[Collected data]
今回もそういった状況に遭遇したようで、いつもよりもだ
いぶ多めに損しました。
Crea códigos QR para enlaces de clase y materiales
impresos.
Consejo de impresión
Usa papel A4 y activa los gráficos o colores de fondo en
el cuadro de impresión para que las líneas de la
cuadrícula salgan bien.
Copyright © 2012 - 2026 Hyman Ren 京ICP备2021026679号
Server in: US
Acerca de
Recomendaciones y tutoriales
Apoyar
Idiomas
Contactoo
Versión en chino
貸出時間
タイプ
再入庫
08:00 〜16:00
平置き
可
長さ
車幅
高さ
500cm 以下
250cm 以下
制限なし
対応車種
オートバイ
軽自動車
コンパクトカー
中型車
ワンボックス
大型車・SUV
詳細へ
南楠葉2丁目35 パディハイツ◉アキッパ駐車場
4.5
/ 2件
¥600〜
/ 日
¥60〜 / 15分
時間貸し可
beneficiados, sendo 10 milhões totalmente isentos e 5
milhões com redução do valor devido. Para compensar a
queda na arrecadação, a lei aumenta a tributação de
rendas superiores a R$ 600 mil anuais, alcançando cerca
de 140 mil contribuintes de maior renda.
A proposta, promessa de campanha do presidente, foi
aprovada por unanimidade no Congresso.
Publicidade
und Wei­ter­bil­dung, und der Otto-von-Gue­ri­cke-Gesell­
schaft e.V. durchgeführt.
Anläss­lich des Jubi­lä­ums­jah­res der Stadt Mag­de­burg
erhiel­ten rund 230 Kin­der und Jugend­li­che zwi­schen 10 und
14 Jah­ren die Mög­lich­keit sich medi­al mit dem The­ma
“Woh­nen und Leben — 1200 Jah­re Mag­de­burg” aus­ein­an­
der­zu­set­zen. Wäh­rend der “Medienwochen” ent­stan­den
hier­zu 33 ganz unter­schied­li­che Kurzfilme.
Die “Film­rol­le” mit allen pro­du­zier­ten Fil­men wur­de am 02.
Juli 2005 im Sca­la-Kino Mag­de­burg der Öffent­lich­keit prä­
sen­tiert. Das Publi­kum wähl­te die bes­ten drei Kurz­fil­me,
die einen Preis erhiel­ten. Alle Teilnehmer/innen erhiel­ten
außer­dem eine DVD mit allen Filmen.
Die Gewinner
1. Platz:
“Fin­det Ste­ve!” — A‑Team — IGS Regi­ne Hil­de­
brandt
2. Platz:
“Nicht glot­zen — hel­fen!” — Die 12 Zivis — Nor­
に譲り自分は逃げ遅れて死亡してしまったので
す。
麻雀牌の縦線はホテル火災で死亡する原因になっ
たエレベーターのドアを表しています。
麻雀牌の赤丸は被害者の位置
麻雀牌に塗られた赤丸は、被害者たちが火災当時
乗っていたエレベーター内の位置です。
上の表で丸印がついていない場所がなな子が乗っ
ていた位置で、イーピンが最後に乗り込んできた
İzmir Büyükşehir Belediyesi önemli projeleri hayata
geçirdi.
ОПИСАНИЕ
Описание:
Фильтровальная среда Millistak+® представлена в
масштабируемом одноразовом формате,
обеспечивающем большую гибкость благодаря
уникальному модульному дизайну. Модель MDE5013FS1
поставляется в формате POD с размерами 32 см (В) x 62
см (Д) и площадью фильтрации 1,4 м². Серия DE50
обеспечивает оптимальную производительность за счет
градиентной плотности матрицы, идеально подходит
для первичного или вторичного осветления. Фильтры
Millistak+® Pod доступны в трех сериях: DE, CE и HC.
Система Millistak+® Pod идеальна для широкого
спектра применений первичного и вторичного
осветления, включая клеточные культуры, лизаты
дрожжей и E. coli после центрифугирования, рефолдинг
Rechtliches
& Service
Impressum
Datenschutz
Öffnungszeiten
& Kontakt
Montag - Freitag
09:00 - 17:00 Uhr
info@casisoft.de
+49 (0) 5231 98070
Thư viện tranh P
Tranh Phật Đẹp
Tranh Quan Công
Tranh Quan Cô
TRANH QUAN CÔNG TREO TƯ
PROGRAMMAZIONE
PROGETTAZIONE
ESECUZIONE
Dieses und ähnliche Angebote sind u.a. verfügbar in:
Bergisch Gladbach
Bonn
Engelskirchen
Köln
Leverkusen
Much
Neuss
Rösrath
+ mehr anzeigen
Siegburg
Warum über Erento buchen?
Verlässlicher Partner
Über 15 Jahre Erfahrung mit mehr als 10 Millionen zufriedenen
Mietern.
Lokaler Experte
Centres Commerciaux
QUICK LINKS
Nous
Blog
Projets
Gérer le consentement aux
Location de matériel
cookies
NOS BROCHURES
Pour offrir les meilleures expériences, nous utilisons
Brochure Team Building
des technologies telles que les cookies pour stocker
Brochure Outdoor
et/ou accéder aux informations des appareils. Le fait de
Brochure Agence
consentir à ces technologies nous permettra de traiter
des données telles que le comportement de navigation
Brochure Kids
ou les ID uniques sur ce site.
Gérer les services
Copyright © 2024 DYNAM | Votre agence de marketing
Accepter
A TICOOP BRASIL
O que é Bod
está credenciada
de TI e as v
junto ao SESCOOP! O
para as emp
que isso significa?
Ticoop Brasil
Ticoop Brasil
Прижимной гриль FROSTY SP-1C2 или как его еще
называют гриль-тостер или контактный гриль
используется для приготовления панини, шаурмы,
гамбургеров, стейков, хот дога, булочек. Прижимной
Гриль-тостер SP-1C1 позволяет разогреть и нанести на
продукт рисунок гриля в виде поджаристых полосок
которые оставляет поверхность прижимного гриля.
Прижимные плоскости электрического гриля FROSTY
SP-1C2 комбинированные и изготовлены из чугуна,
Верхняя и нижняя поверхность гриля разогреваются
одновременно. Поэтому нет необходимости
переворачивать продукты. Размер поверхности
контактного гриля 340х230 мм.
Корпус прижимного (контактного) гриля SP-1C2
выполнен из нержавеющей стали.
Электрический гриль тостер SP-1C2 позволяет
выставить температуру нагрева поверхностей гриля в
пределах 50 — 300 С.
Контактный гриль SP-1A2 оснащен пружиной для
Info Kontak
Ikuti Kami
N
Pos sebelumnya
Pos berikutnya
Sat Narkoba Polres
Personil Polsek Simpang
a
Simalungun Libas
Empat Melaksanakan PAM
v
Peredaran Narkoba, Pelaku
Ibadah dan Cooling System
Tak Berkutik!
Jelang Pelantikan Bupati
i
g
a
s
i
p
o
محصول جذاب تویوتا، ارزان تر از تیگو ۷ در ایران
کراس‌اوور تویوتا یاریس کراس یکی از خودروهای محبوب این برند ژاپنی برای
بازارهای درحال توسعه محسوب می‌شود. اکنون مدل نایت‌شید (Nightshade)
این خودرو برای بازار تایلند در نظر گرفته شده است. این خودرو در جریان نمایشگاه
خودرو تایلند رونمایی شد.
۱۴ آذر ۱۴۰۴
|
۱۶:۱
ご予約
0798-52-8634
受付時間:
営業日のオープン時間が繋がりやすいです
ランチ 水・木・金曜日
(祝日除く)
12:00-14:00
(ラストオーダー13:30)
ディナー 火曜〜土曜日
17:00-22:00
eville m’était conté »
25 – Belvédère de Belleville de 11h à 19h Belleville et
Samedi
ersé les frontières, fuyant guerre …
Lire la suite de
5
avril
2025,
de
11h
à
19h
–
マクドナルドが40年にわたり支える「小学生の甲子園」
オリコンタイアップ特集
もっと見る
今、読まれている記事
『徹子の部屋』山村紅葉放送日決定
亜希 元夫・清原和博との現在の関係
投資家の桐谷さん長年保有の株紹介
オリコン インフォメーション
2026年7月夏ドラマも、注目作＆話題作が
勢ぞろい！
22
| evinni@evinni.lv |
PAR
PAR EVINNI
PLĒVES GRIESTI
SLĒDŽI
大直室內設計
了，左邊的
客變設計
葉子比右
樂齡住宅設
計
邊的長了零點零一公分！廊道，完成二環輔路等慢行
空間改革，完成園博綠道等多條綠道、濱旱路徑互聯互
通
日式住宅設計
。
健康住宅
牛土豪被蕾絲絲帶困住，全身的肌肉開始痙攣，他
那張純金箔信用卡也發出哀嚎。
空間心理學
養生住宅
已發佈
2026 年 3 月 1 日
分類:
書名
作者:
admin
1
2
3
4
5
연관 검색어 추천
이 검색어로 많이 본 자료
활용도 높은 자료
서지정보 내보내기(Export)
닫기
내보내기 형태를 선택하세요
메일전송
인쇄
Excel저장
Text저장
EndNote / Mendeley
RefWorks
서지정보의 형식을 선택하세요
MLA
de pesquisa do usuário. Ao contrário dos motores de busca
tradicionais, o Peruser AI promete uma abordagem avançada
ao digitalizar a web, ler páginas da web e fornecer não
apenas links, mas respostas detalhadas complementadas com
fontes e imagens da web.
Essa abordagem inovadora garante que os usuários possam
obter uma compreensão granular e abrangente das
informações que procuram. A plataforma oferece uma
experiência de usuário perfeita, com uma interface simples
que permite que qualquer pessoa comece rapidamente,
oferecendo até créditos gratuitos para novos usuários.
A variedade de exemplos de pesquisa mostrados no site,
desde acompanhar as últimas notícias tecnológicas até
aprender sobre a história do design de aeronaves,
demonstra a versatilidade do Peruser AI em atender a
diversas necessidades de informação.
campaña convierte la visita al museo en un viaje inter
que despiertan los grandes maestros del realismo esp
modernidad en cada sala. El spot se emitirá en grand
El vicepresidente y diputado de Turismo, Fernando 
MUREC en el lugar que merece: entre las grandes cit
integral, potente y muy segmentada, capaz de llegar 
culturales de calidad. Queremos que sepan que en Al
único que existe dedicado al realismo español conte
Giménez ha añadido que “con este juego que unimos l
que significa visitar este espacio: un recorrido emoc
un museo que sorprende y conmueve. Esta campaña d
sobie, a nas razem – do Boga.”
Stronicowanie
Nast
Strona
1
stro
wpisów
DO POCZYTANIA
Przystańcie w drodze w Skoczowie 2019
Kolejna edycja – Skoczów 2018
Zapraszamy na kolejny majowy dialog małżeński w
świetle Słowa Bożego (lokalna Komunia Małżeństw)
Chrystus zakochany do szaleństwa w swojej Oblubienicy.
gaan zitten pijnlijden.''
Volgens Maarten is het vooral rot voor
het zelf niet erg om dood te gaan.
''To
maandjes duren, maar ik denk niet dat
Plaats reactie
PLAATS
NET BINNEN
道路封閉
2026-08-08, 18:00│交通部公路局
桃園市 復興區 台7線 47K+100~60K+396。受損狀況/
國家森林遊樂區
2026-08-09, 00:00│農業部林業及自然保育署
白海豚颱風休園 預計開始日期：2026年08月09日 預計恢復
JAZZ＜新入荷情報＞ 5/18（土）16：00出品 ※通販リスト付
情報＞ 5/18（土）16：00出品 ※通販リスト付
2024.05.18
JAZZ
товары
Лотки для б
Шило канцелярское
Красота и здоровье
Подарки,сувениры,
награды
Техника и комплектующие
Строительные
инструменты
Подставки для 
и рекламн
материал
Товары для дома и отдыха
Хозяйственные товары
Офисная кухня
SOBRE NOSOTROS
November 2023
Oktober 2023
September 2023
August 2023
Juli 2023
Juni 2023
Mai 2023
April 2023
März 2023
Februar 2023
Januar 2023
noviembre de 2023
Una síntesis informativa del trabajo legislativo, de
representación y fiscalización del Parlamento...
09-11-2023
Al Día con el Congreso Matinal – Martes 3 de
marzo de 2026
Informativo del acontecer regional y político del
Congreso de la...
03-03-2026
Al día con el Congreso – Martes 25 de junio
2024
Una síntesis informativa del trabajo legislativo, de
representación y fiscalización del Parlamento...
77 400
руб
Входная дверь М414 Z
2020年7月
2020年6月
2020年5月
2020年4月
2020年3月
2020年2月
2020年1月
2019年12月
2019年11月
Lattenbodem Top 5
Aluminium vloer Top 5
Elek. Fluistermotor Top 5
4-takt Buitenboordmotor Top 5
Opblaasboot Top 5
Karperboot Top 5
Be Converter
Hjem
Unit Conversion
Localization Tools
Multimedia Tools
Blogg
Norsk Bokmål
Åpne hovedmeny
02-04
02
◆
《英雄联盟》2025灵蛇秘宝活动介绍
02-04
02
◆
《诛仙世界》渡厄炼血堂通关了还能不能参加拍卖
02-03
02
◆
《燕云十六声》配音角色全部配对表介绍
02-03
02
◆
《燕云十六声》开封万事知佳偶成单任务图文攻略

### WHAT THIS TASK INVOLVES
Please give an exact copy of the entries above, from the line with "那張純金箔信用卡也發出哀嚎。" down to the line with "experiência de usuário", inclusive, and nothing else.

### WRITTEN ANSWER
那張純金箔信用卡也發出哀嚎。
空間心理學
養生住宅
已發佈
2026 年 3 月 1 日
分類:
書名
作者:
admin
1
2
3
4
5
연관 검색어 추천
이 검색어로 많이 본 자료
활용도 높은 자료
서지정보 내보내기(Export)
닫기
내보내기 형태를 선택하세요
메일전송
인쇄
Excel저장
Text저장
EndNote / Mendeley
RefWorks
서지정보의 형식을 선택하세요
MLA
de pesquisa do usuário. Ao contrário dos motores de busca
tradicionais, o Peruser AI promete uma abordagem avançada
ao digitalizar a web, ler páginas da web e fornecer não
apenas links, mas respostas detalhadas complementadas com
fontes e imagens da web.
Essa abordagem inovadora garante que os usuários possam
obter uma compreensão granular e abrangente das
informações que procuram. A plataforma oferece uma
experiência de usuário perfeita, com uma interface simples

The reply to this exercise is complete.